Velocity Verlet is a Strang splitting of the same drift‑kick flows. It is second‑order accurate, time‑reversible, and symplectic. Its shadow Hamiltonian error is $\mathcal{O}(\Delta t^2)$, reducing the drift to a level dominated by the finite collision‑resolution time $\tau_c$. The cost is negligible on the GPU – one extra half‑kick and one persistent acceleration buffer.

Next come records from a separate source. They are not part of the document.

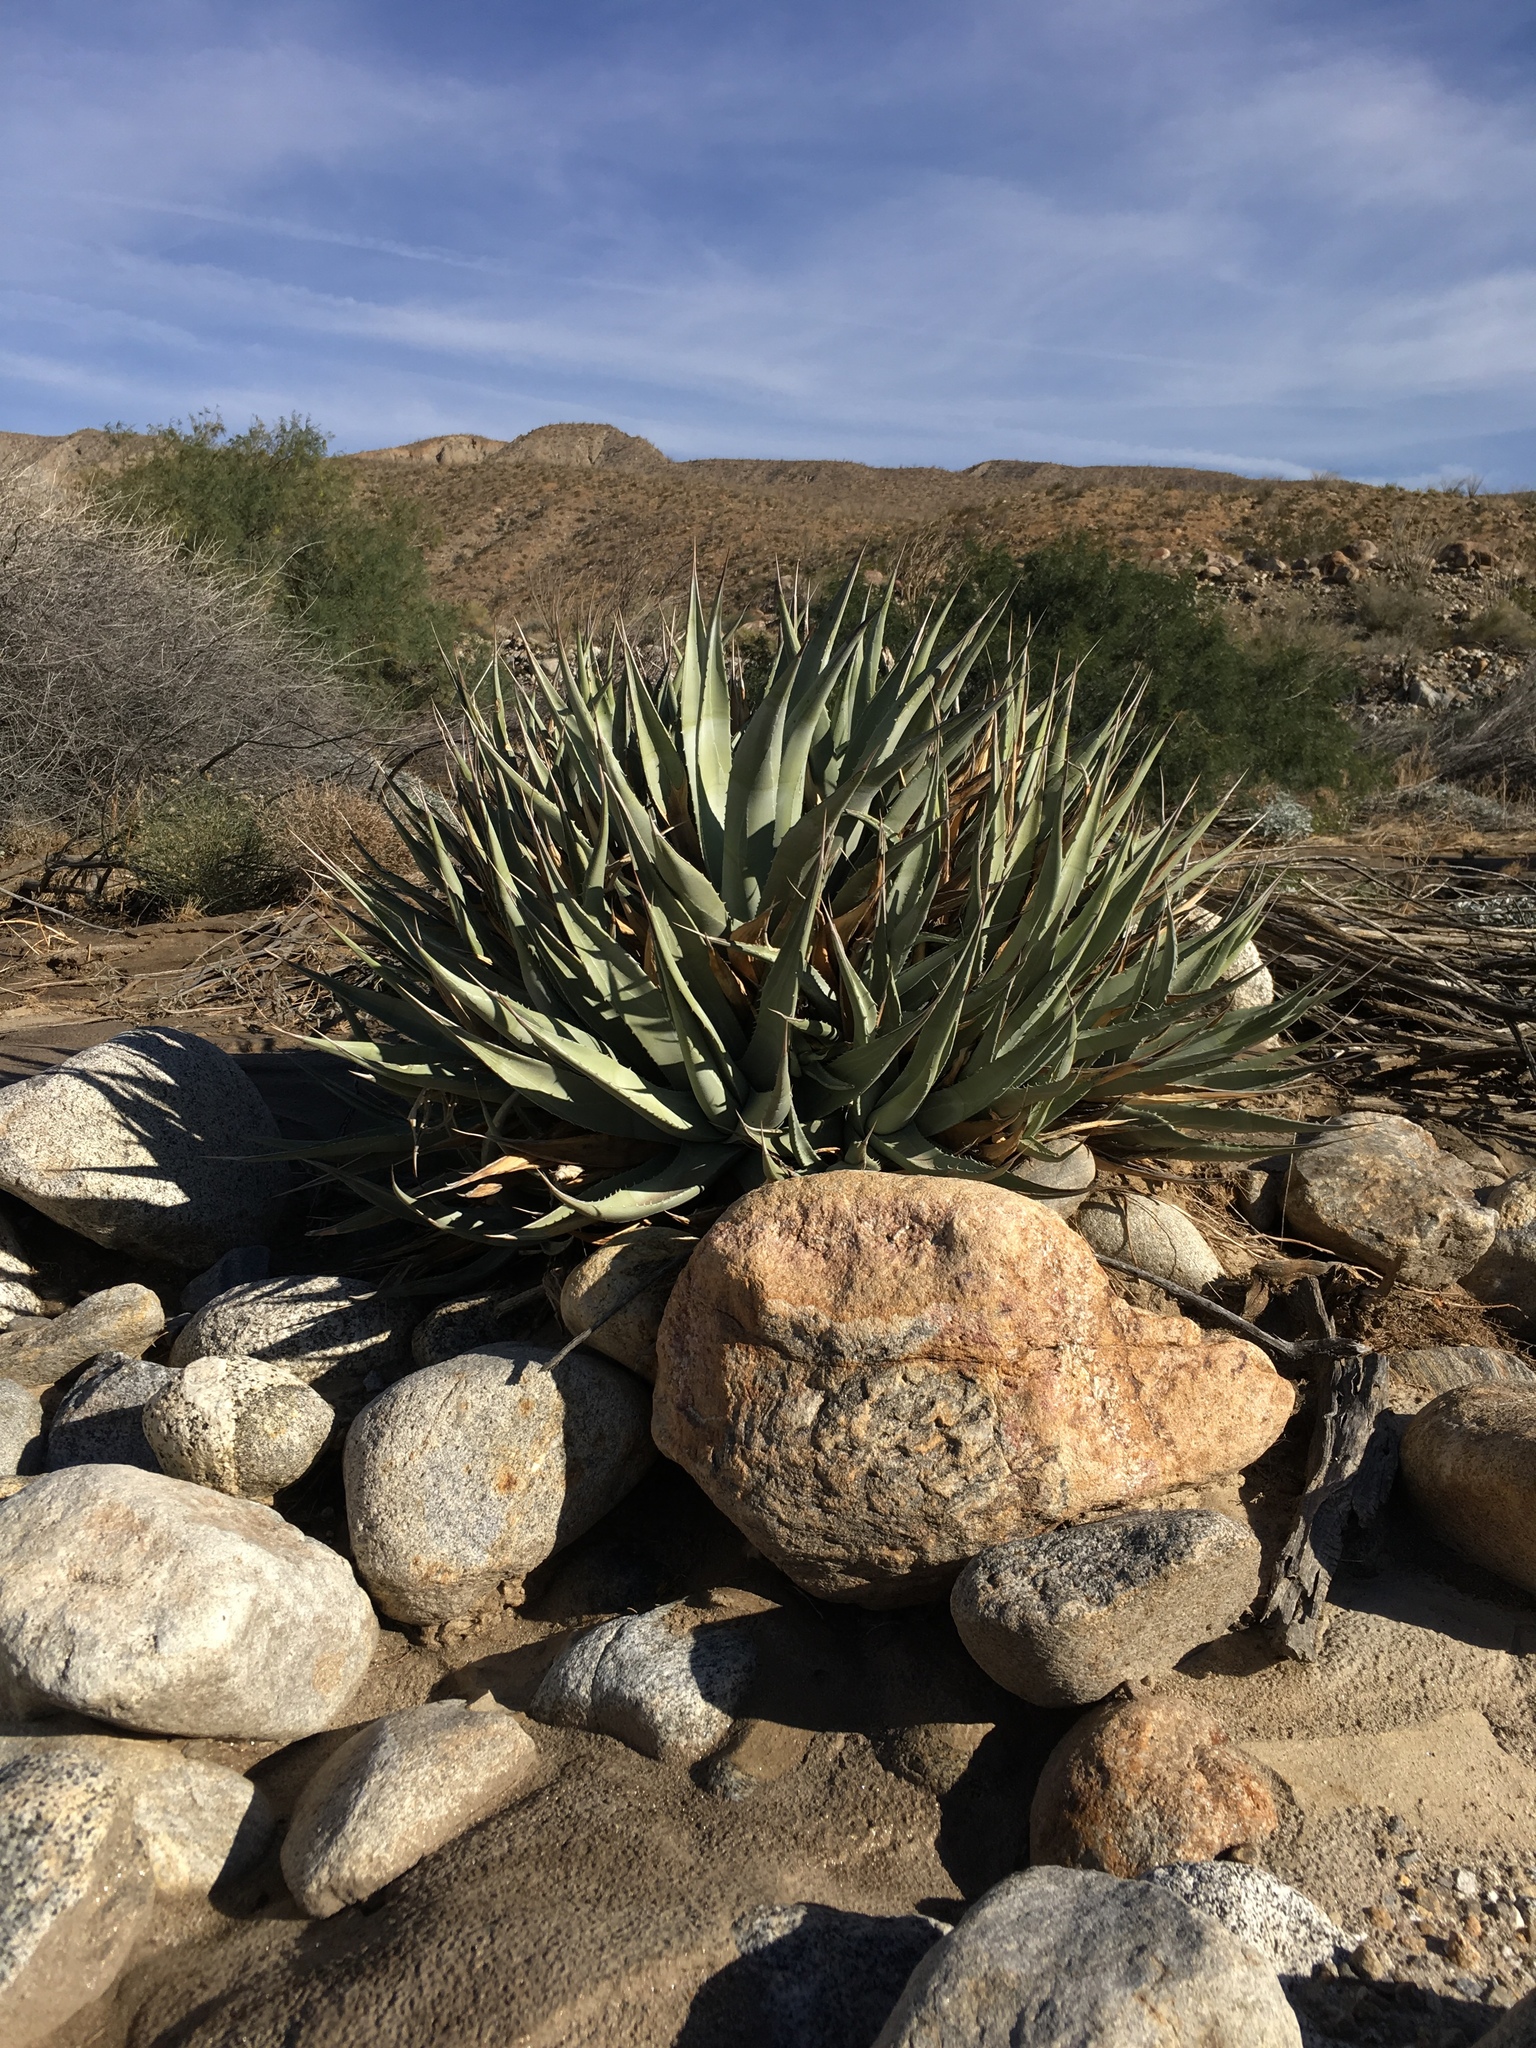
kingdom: Plantae
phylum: Tracheophyta
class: Liliopsida
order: Asparagales
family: Asparagaceae
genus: Agave
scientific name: Agave deserti
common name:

The difference is immediately visible: with velocity Verlet the measured $k_B T/m$ stays within 1–2% of its initial value for the entire run.
10. Integrating with Hugo
To embed the simulator in a Hugo site, place the HTML and JavaScript in static/ (or use a shortcode). For example, create layouts/shortcodes/ideal-gas.html:
<div class="ideal-gas-sim">
<canvas id="sim-canvas" width="800" height="600"></canvas>
<!-- controls etc. -->
</div>
<script type="module" src="{{ "js/ideal-gas.js" | relURL }}"></script>
Then in a Markdown post:
{{< ideal-gas >}}
Make sure WebGPU is only requested on pages that actually use it.
11. Conclusion and further ideas
You now have a fully GPU‑accelerated molecular‑dynamics simulation running in the browser. This pattern – compute shaders for physics, render shaders for visualisation – is applicable to many other particle‑based simulations (flocking, SPH fluids, N‑body gravity).
Possible extensions:
- Add Barnes–Hut or a grid‑based neighbour list to scale to larger N.
- Replace the soft‑sphere with a Lennard‑Jones potential.
- Add a thermostat to study non‑equilibrium steady states.
- Visualize the velocity field with line integral convolution.